If you've done brakes before then you probably know all this stuff so I'm just reminding you in case you forgot. Fronts are much easier than rears. Really straight forward and hard to screw up.
 

Shoaz

Studly dood
Joined
Mar 25, 2003
Messages
4,637
Reaction score
593
Location
Scottsdale, AZ
I'll just add a little bit:

It's not really possible to get pads that are both grippy and low dust. If you want very low-dust pads you'll have to sacrifice some grip and heat capability. Low dust pads are generally not good for the track.

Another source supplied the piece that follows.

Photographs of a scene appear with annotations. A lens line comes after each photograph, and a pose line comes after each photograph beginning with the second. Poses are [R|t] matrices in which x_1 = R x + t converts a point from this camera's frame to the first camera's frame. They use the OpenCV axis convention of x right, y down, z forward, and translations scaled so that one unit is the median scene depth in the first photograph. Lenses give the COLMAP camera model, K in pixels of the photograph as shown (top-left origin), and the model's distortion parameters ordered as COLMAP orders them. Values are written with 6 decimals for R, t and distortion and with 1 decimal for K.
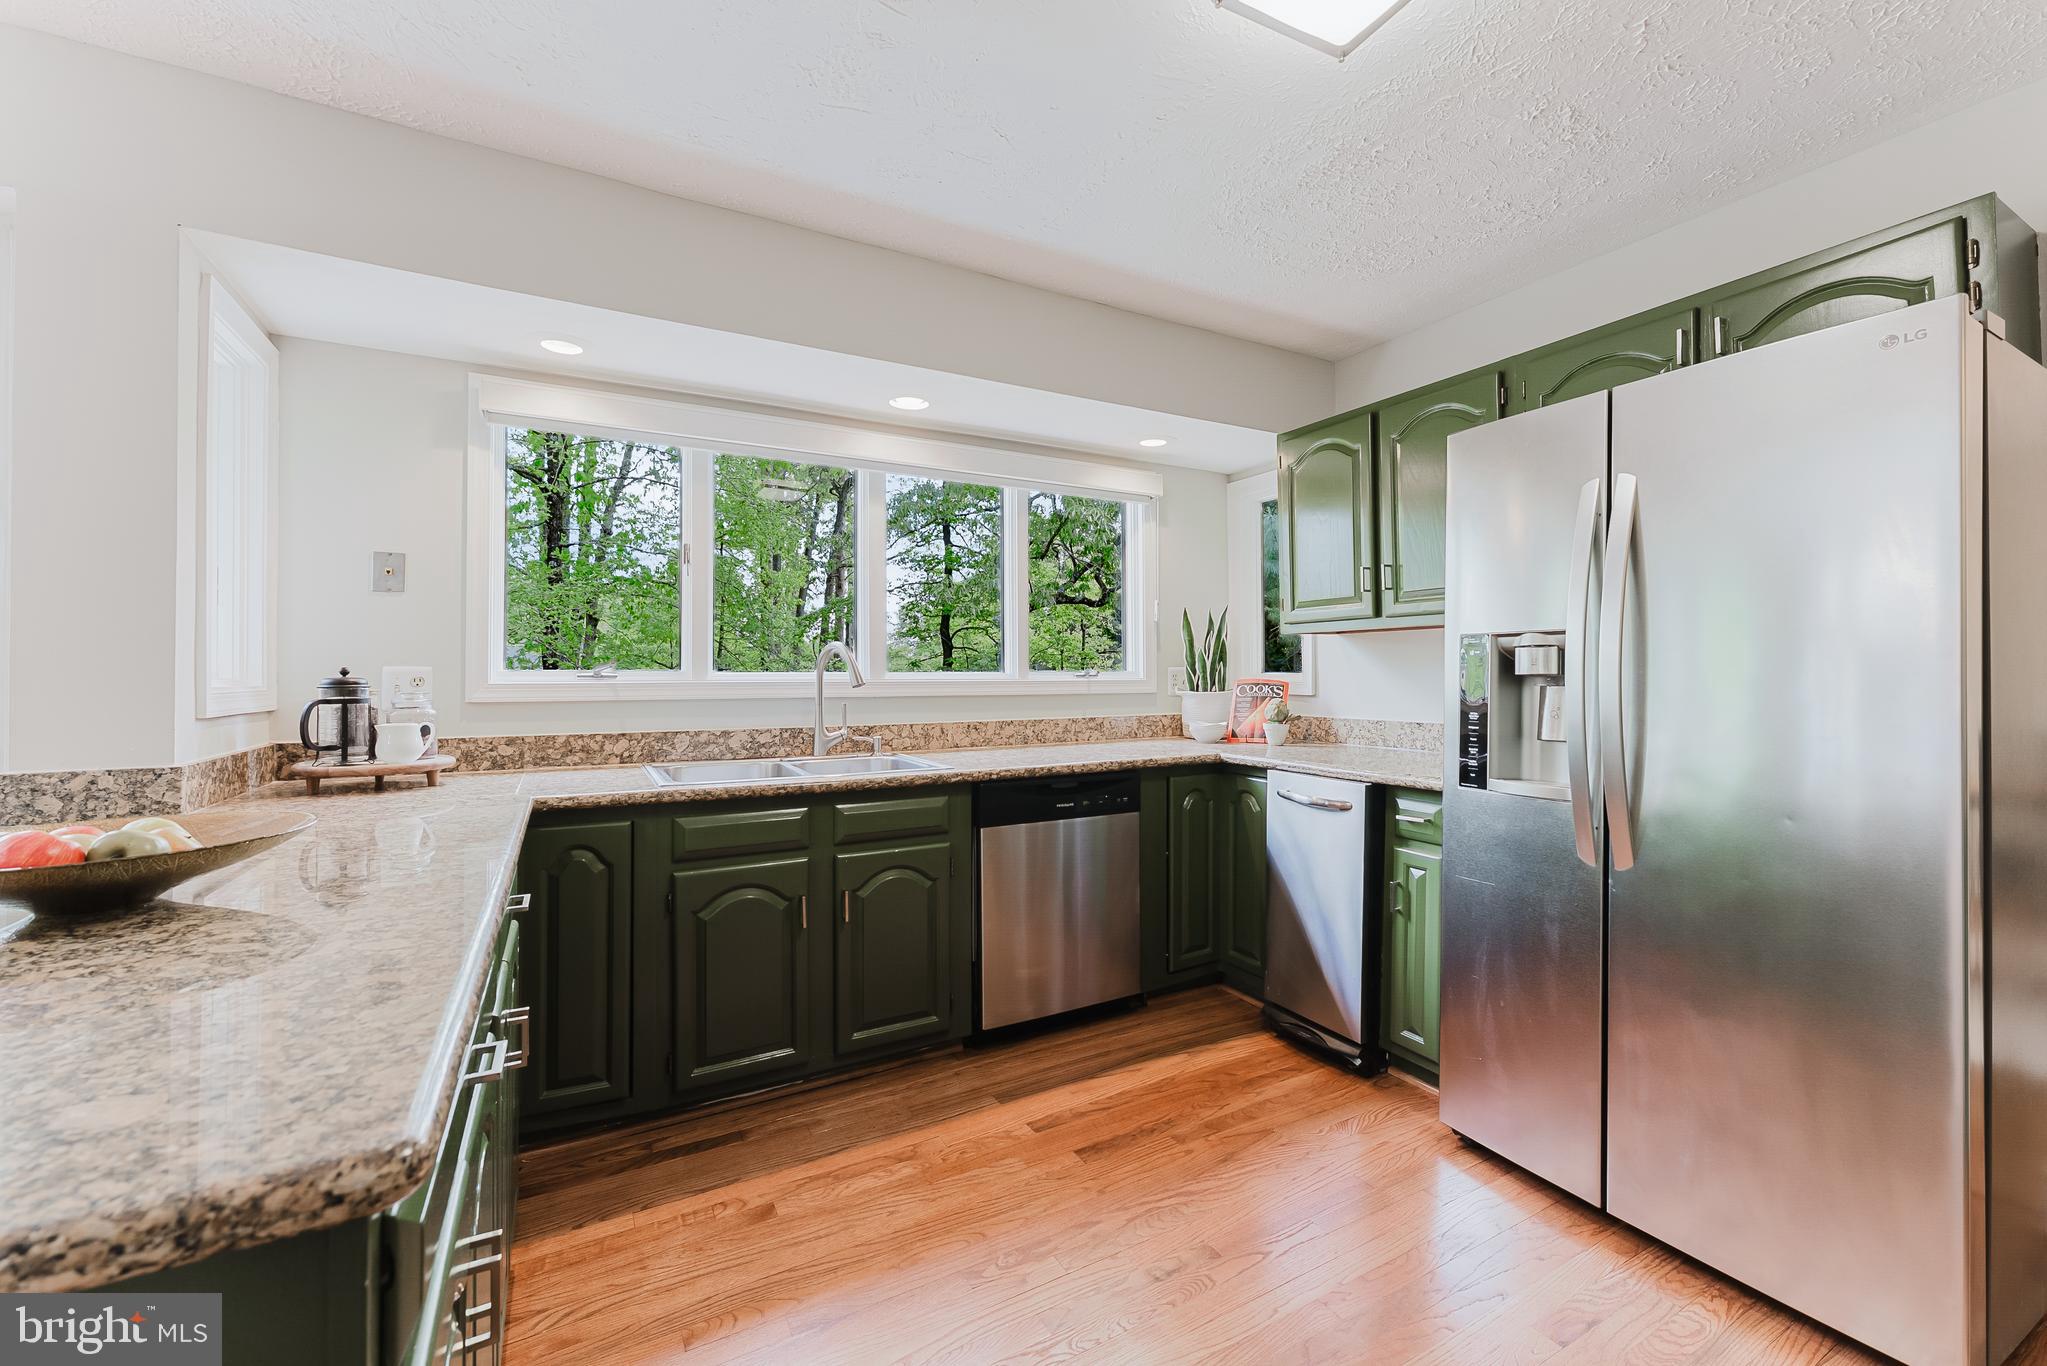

What pads you'll need at the track depends a lot on which track you're going to. When I go to PIR I can get about a half-dozen weekends out of a set of race pads. When I go to AMP they'll last one weekend, maybe two if I'm careful. It's very easy to burn through a set of street pads quickly on a track that requires heavy braking. If the track isn't ******* brakes, the picture changes.

Pads aren't hard to change, and IMHO track days are a lot more enjoyable when you're not constantly worried about street pads giving up halfway through a session. There are compromise pads that can be used on street or for reasonable track use, too.

My personal preference when resetting the caliper pistons is to always do it with the bleeder open. It's a good idea to keep fresh fluid in the caliper, so resetting the piston with the bleeder open squeezes out the old fluid and prevents crappy fluid and whatever particles have settled in the caliper from getting pushed back up into the master cylinder.

This might help a bit, too:

SHO brakes at the track.
 

CALL AAA

Yes THE callaaa
Joined
Apr 19, 2002
Messages
459
Reaction score
39
Location
San Diego
One more thing. When you guys say "96," you mean "96 SHO," right? Are the brakes the same on a 96 SLO and a 96 SHO?
 

SHOtimer

#2910
Joined
Sep 8, 2002
Messages
4,081
Reaction score
396
Location
Santa Clarita, Ca
CALL AAA said:
One more thing. When you guys say "96," you mean "96 SHO," right? Are the brakes the same on a 96 SLO and a 96 SHO?

Yes, '96 SHO. The '96 SLO had the same brakes that the 94-95 SHO's did.

Doug
 

CALL AAA

Yes THE callaaa
Joined
Apr 19, 2002
Messages
459
Reaction score
39
Location
San Diego
Yeah, that was pretty good. I think we should get some college credits for the first few paragraphs.